1. A top-loading patch cord operating system, the operating system comprising: the device comprises an insulation detection device, a controller unit, a direct current bus, a contactor unit, an alternating current charger and a high-voltage distribution box; the upper-mounted plug-in operation system is applied to an automobile crane;

the controller unit is used for correspondingly controlling the main power on-off of the contactor unit and/or the output power of the load and/or the on-off of the power supply of the high-voltage distribution box to the load according to the received ground insulation value of the direct-current bus;

the contactor unit comprises a contactor, a first controller and a wireless receiving module; the control end of the contactor is connected with the first controller;

the controller unit comprises a second controller and a wireless transmitting module; the first controller and the second controller are communicated with each other through the wireless receiving module and the wireless transmitting module;

a contactor corresponding to the brake unit of the automobile crane is controlled by the second controller to be connected with lifting equipment of the automobile crane or not;

the second controller executes a corresponding preset rule by comparing the magnitude relation between the real-time ground insulation value and a preset insulation value; wherein the content of the first and second substances,

the preset insulation value comprises a first insulation value and a second insulation value;

if the real-time ground insulation value is not less than the first insulation value, the real-time ground insulation value is normal;

if the real-time ground insulation value is smaller than the first insulation value and larger than or equal to a second insulation value, the second controller controls the instrument to display a ground insulation resistance value for alarming, the second controller also sends a power reduction operation command through the bus, and after the winch electrically drives the wiring to the second controller to send the power reduction operation command, the motor is controlled to operate in a power reduction mode;

if the real-time ground insulation value is smaller than the second insulation value, the second controller controls the instrument to display a ground insulation resistance value for alarming and triggers a lower high-voltage process;

the triggering of the low-pressure process comprises the following steps: controlling the contactors corresponding to the high-voltage battery unit to be disconnected, and then controlling the main positive contactor and the main negative contactor inside the high-voltage battery unit to be disconnected; after high-voltage direct-current disconnection of the high-voltage process is triggered, the second controller sends a contactor unit disconnection command to the wireless sending module, and the contactor unit controls the corresponding contactor to be disconnected after receiving the command through the wireless receiving module, so that the three-phase alternating-current commercial power supply is disconnected.

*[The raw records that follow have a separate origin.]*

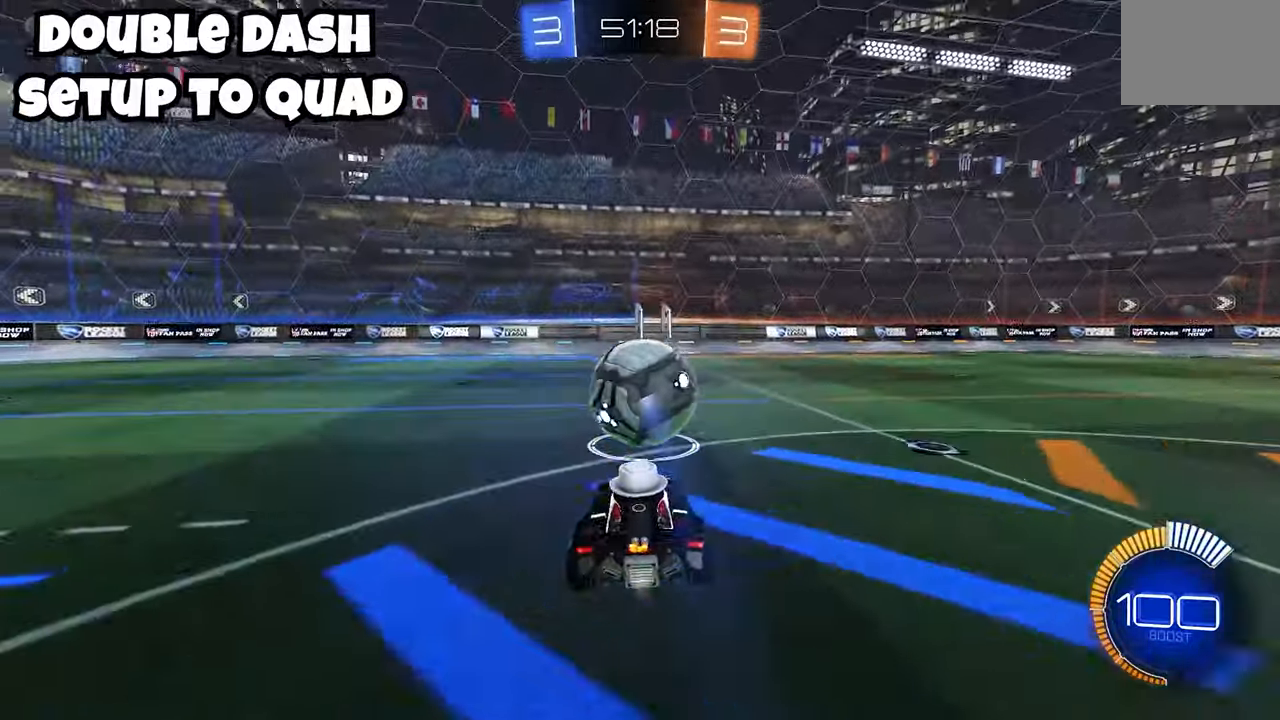
{"buttons": ["B", "R2"], "left_stick": "down-right", "events": [[17, "R2", "up"], [33, "L2", "up"], [33, "left_stick", "center"], [83, "Y", "up"], [117, "B", "up"], [417, "R2", "down"], [450, "B", "down"], [467, "left_stick", "down-right"]]}
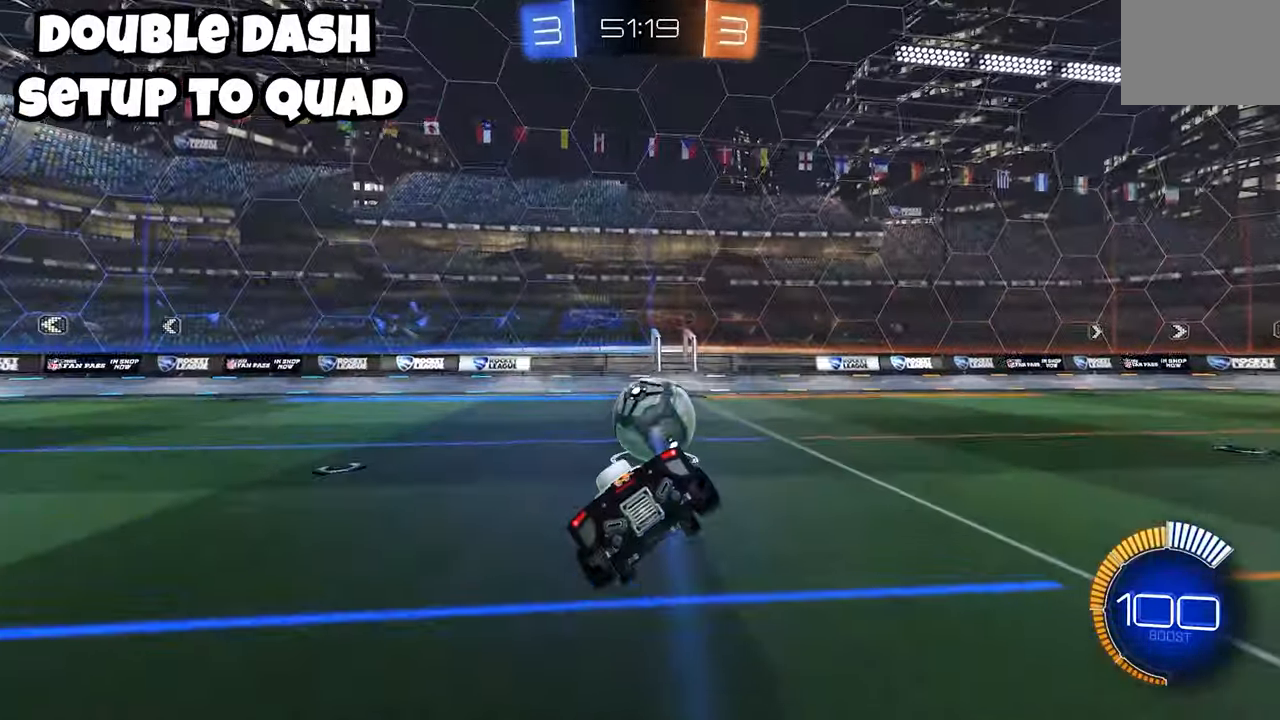
{"buttons": ["A", "B", "R2"], "left_stick": "down", "events": [[33, "L2", "down"], [50, "Y", "down"], [167, "L2", "up"], [167, "Y", "up"], [183, "left_stick", "center"], [250, "X", "down"], [383, "left_stick", "down-left"], [433, "X", "up"], [467, "A", "down"], [483, "left_stick", "down"]]}
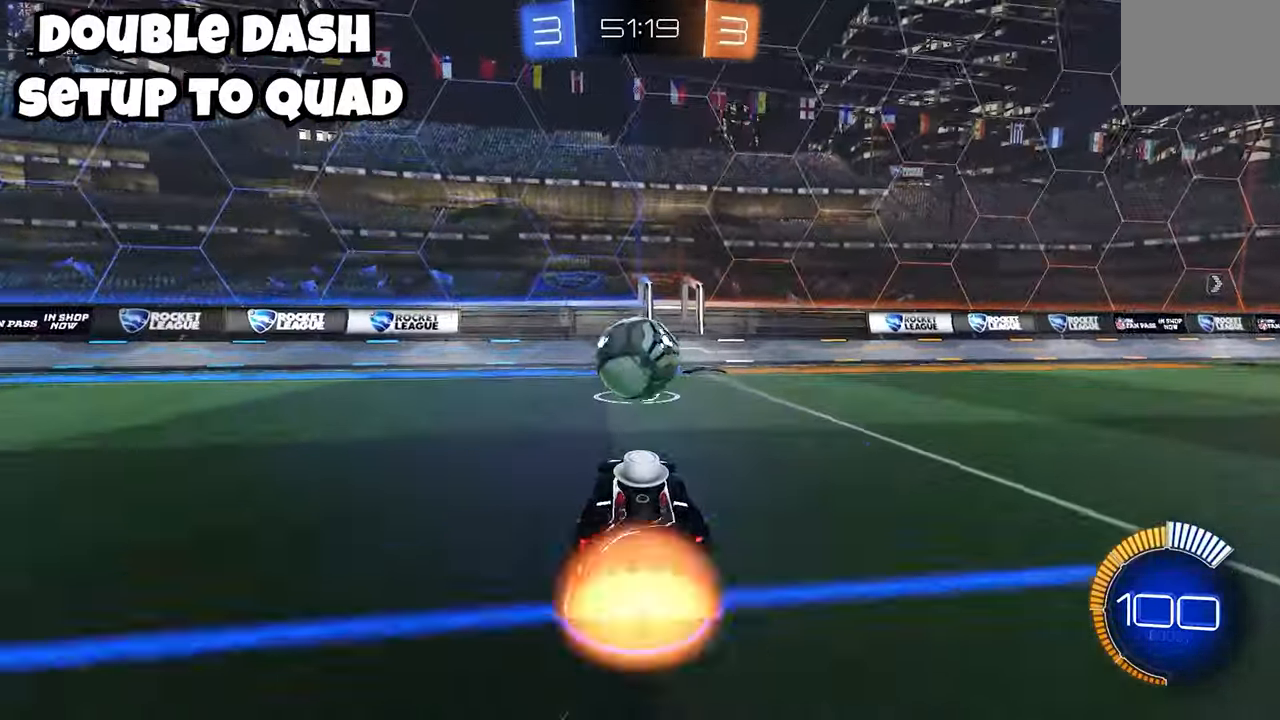
{"buttons": ["A", "B", "R2"], "left_stick": "down-left", "events": [[117, "L2", "down"], [167, "left_stick", "center"], [217, "L2", "up"], [333, "left_stick", "down"], [483, "left_stick", "down-left"]]}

2. The work system of claim 1, wherein said high voltage distribution box comprises a plurality of electrically controlled switches, whereby said controller unit controls the switching of the main power of said contactor unit and/or the switching of the power supplied by said high voltage distribution box to said load, respectively.

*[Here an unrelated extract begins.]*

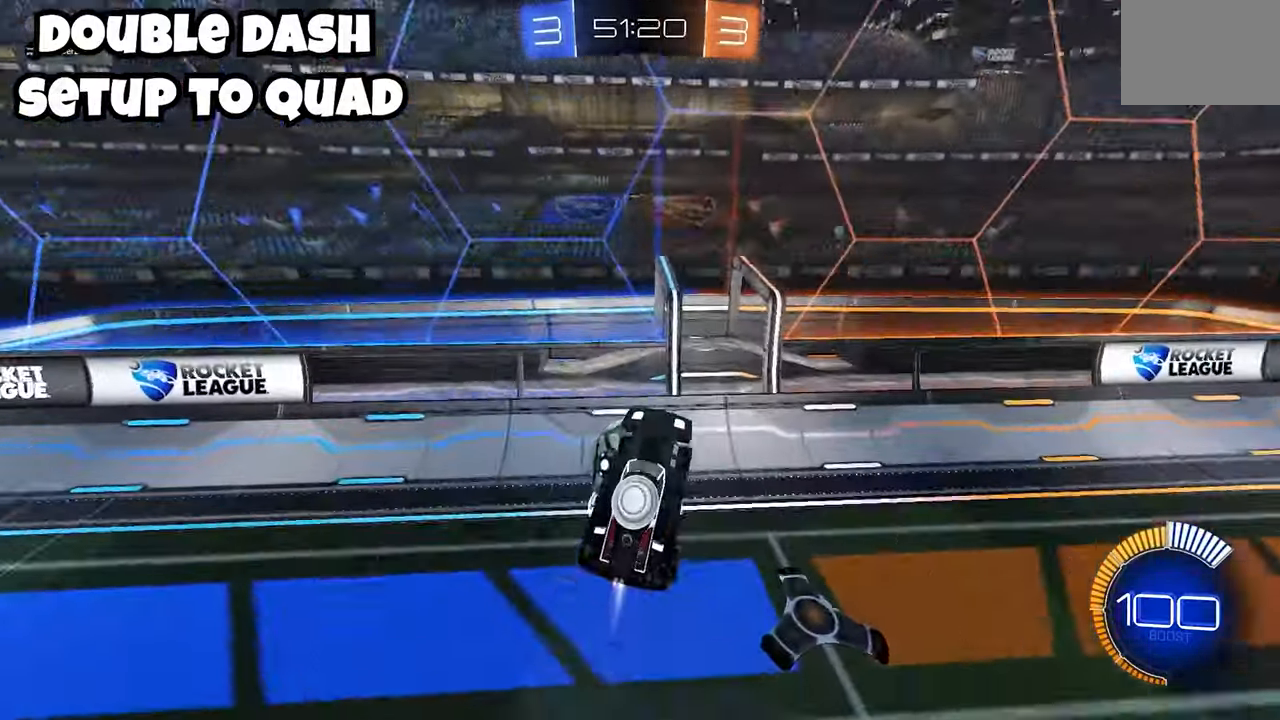
{"buttons": ["B", "R2"], "left_stick": "left", "events": [[117, "left_stick", "left"], [233, "A", "up"], [283, "B", "up"], [433, "B", "down"]]}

3. The work system of claim 1, the load comprising a high voltage battery unit and a hoist, wherein the controller unit is in connected communication with the high voltage battery unit and the hoist via a bus.

4. The operating system of claim 3, wherein the wireless receiving module and the wireless transmitting module are WIFI modules or ZigBee modules.

5. A mobile crane, comprising the top-loading electrical operation system of any one of claims 1 to 4.

6. The mobile crane according to claim 5, wherein the mobile crane comprises a charging gun, and an alternating current charger of the operating system is connected with the contactor unit through the charging gun for power input.

7. The mobile crane according to claim 5, wherein the mobile crane comprises an alarm unit, and the controller unit of the operation system is further configured to control the alarm unit to alarm accordingly according to the received insulation value to ground of the DC bus.